SERM  - post cycle  (unless u need nolva on cycle due to gyno issues)


----------



## dirtwarrior (Jul 10, 2011)

You all here are great teachers
TY


----------



## dirtwarrior (Jul 10, 2011)

OK if someone was going to cycle
test 
eq 
which ones in the first post to run during the cycle
anything else needed
and
which ones post cycle


----------



## pieguy (Jul 11, 2011)

First Cycle PCT

12.5 mg of aromasin every other day, more as needed if you feel gyno coming on or water retention is getting high

run HCG at minimum 250iu twice subcutaneous weekly (optional but recommended)

PCT protocol:

Day 1-16 : 2500iu HCG every other day. (You may use less HCG if your testes are normal in size AND you have been using HCG on cycle, i.e. 1,000iu HCG eod.)
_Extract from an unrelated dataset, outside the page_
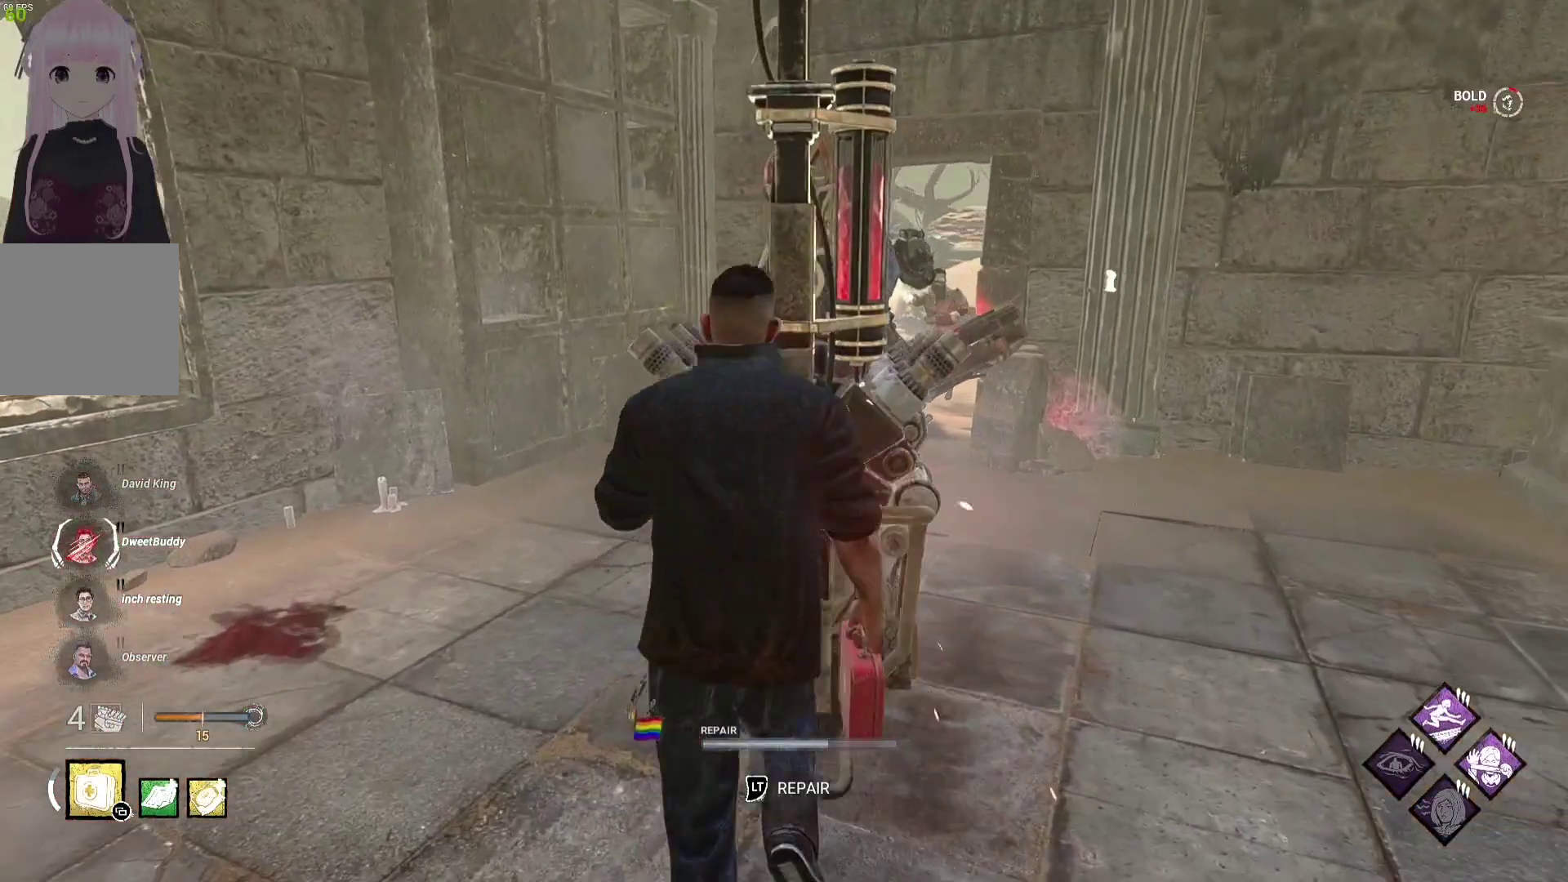
{"buttons": [], "left_stick": "center", "right_stick": "center", "events": [[167, "L2", "down"], [200, "L1", "up"], [283, "L2", "up"], [317, "left_stick", "center"]]}
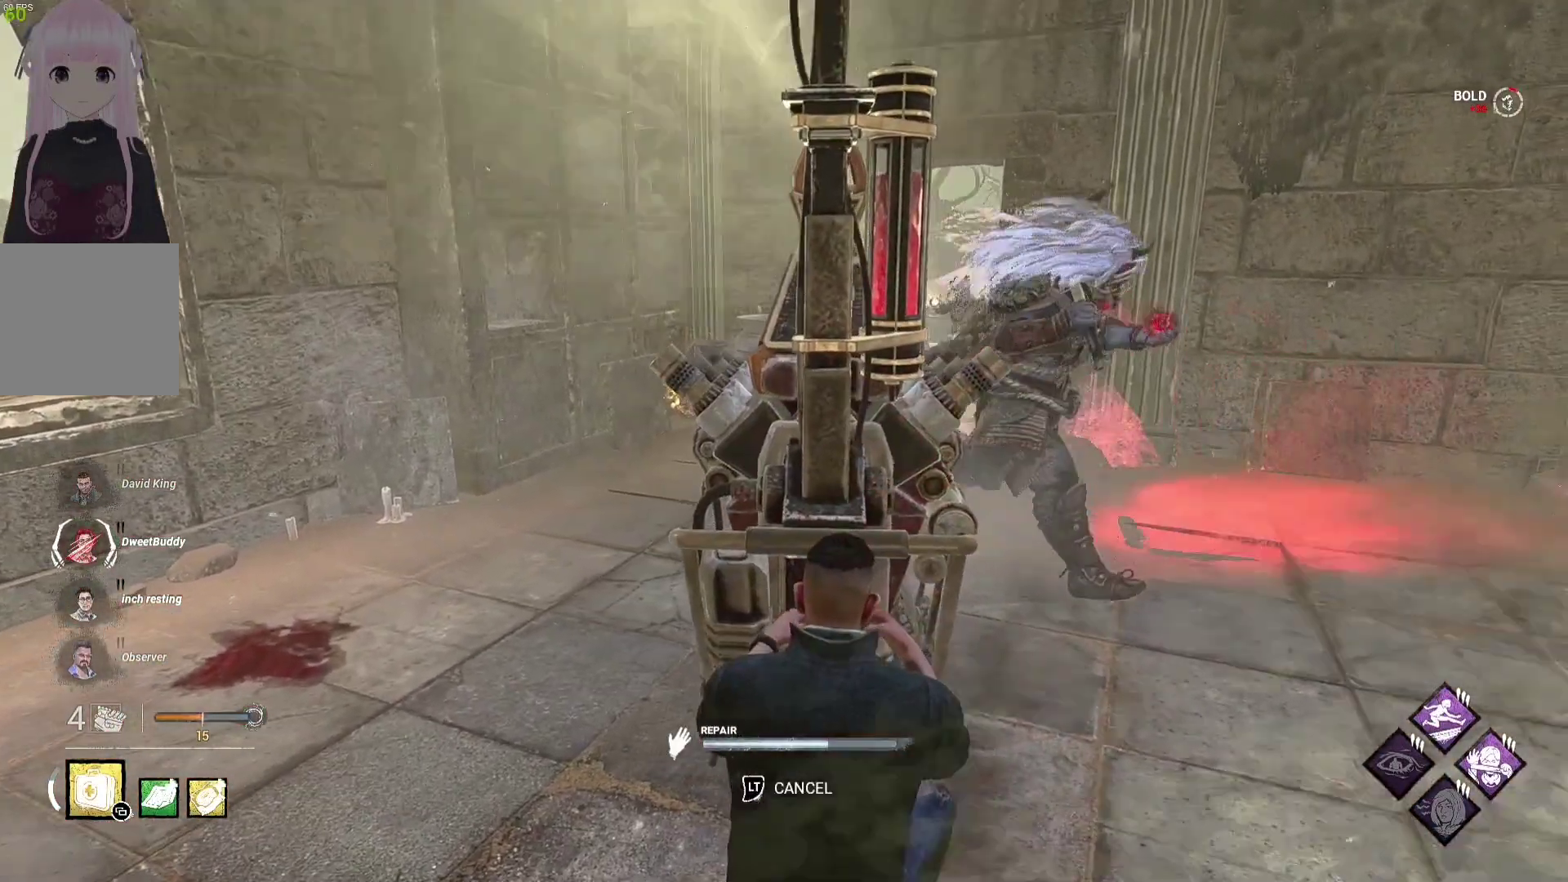
{"buttons": [], "left_stick": "center", "right_stick": "center", "events": []}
100/100/100/50 Clomid (50mg taken twice per day weeks 1-3)

20mg/20mg/20mg/10mg Aromasin (20mg daily for 3 weeks, 10mg daily in week 4)

3g Vit C every day split in 3 doses

10g creatine daily


----------



## dirtwarrior (Jul 11, 2011)

I put my big boy pants and ordered this
Exemestane [25mg x 30ml] 
         Letrozole [2.5mg x 60ml] 
Clomiphene citrate [50mg x 60ml] 

and
10000 iu hcg
did I leave anything out


----------



## pieguy (Jul 11, 2011)

Why letrozole unless you have pre-existing gyno to treat? 

Also, mind pming me where you got your HCG?


----------



## SloppyJ (Jul 11, 2011)

Aromasin should be ran ED.


----------



## dirtwarrior (Jul 11, 2011)

pieguy said:


> Why letrozole unless you have pre-existing gyno to treat?
> 
> Also, mind pming me where you got your HCG?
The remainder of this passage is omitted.